- [Exercise details]:
Please transcribe exactly, and only, the lines of the data below between the line holding "X4000000Y-12400000D01*" and the line holding "X4686848Y-12704460D02*", inclusive.

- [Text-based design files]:
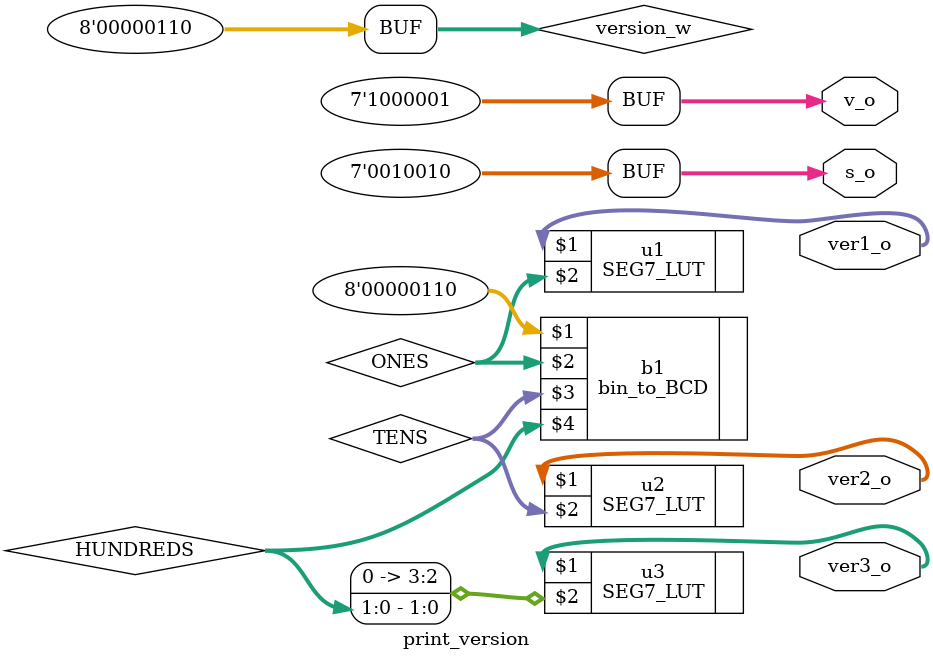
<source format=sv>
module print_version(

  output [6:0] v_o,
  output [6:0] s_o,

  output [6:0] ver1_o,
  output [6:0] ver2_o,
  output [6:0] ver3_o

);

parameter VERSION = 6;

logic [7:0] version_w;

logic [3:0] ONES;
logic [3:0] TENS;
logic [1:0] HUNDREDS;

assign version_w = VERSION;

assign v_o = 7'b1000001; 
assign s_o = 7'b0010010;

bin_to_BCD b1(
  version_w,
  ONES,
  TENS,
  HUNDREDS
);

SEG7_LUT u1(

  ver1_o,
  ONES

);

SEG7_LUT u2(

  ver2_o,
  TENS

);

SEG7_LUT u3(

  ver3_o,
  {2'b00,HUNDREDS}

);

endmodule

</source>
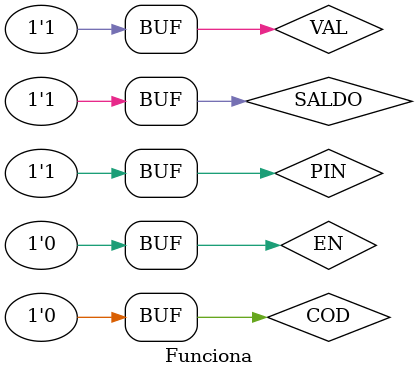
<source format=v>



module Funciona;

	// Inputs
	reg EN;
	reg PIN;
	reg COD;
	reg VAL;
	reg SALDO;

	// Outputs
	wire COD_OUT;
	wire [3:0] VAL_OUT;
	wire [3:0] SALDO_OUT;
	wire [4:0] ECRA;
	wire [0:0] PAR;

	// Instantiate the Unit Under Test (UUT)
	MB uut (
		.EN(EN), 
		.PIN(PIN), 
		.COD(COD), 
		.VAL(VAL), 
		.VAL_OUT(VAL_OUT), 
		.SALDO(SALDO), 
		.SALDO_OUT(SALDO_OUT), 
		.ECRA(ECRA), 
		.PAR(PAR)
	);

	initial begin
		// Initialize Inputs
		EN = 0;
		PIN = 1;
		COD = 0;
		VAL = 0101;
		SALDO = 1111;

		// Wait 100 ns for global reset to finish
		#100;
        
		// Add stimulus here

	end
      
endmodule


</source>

...

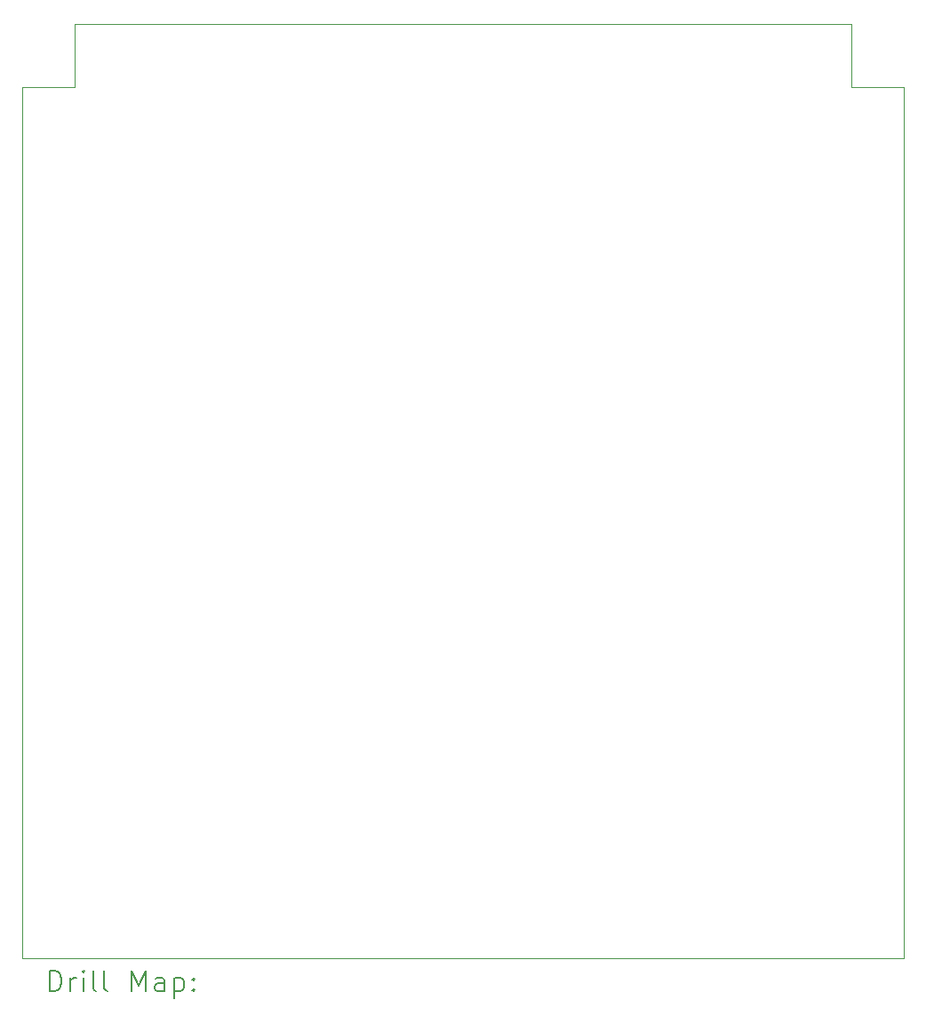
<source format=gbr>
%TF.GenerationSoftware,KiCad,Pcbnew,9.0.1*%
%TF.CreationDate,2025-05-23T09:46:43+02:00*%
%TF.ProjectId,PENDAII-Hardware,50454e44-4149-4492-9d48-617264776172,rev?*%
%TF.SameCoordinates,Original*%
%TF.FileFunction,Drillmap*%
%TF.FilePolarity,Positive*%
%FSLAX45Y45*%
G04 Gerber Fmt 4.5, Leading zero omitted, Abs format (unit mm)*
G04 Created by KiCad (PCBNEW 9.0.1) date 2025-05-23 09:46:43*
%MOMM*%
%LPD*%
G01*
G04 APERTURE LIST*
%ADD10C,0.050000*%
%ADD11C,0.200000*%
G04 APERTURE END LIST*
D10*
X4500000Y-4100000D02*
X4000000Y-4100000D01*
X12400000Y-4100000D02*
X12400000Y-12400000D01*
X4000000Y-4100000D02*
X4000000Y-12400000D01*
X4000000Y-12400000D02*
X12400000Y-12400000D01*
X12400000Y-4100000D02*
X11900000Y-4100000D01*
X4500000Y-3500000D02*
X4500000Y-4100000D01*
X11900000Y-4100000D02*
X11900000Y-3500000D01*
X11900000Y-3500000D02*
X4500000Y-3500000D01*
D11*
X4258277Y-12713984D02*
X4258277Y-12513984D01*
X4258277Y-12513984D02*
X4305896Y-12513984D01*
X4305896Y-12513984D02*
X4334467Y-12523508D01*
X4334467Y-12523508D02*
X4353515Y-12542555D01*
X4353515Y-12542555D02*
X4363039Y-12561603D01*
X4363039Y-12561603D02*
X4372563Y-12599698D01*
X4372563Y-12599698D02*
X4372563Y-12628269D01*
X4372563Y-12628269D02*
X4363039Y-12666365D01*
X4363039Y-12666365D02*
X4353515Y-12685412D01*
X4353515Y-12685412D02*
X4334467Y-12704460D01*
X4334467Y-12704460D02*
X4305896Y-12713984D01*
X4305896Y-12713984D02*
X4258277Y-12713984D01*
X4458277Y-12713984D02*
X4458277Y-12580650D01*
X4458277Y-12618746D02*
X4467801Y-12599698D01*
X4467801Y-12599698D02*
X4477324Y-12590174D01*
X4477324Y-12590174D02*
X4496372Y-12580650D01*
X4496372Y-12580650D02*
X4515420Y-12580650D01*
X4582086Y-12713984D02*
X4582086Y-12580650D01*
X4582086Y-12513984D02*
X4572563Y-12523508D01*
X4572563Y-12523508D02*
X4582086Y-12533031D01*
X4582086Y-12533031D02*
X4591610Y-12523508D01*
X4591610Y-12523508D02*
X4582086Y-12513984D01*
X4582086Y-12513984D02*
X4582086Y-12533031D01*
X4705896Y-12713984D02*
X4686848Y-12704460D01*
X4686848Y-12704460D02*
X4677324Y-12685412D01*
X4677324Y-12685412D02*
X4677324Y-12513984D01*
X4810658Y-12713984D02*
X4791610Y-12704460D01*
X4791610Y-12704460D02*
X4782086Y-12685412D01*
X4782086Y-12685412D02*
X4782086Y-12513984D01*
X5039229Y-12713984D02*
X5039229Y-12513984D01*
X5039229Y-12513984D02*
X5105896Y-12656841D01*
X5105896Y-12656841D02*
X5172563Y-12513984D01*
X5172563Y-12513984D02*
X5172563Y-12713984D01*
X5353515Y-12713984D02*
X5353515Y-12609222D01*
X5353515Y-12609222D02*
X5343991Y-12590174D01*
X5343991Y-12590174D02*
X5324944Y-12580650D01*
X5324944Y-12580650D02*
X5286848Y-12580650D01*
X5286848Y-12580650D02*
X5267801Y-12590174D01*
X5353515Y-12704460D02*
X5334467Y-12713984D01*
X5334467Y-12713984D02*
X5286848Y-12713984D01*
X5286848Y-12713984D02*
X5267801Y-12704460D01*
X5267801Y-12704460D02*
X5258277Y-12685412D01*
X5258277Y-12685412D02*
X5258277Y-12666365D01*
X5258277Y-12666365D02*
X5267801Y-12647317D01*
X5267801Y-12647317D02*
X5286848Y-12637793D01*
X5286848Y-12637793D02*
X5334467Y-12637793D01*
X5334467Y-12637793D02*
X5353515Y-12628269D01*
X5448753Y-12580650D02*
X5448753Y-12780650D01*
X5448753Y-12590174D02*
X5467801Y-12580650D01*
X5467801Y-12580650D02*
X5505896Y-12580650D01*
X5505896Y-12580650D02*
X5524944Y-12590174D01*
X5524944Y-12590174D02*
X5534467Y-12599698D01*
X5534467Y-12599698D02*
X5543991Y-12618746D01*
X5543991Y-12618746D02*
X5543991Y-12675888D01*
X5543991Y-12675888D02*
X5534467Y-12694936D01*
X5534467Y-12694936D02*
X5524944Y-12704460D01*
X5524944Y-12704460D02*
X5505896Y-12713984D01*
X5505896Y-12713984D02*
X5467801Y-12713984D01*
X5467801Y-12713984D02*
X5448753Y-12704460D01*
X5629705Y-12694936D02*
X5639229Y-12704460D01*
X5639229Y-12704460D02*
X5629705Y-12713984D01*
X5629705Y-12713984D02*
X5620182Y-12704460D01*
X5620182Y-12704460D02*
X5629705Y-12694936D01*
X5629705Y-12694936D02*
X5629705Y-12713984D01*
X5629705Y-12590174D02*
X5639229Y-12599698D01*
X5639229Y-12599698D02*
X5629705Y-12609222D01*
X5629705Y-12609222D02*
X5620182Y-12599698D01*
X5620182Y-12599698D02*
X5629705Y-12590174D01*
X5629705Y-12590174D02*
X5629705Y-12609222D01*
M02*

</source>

- [Answer for this exercise]:
X4000000Y-12400000D01*
X4000000Y-12400000D02*
X12400000Y-12400000D01*
X12400000Y-4100000D02*
X11900000Y-4100000D01*
X4500000Y-3500000D02*
X4500000Y-4100000D01*
X11900000Y-4100000D02*
X11900000Y-3500000D01*
X11900000Y-3500000D02*
X4500000Y-3500000D01*
D11*
X4258277Y-12713984D02*
X4258277Y-12513984D01*
X4258277Y-12513984D02*
X4305896Y-12513984D01*
X4305896Y-12513984D02*
X4334467Y-12523508D01*
X4334467Y-12523508D02*
X4353515Y-12542555D01*
X4353515Y-12542555D02*
X4363039Y-12561603D01*
X4363039Y-12561603D02*
X4372563Y-12599698D01*
X4372563Y-12599698D02*
X4372563Y-12628269D01*
X4372563Y-12628269D02*
X4363039Y-12666365D01*
X4363039Y-12666365D02*
X4353515Y-12685412D01*
X4353515Y-12685412D02*
X4334467Y-12704460D01*
X4334467Y-12704460D02*
X4305896Y-12713984D01*
X4305896Y-12713984D02*
X4258277Y-12713984D01*
X4458277Y-12713984D02*
X4458277Y-12580650D01*
X4458277Y-12618746D02*
X4467801Y-12599698D01*
X4467801Y-12599698D02*
X4477324Y-12590174D01*
X4477324Y-12590174D02*
X4496372Y-12580650D01*
X4496372Y-12580650D02*
X4515420Y-12580650D01*
X4582086Y-12713984D02*
X4582086Y-12580650D01*
X4582086Y-12513984D02*
X4572563Y-12523508D01*
X4572563Y-12523508D02*
X4582086Y-12533031D01*
X4582086Y-12533031D02*
X4591610Y-12523508D01*
X4591610Y-12523508D02*
X4582086Y-12513984D01*
X4582086Y-12513984D02*
X4582086Y-12533031D01*
X4705896Y-12713984D02*
X4686848Y-12704460D01*
X4686848Y-12704460D02*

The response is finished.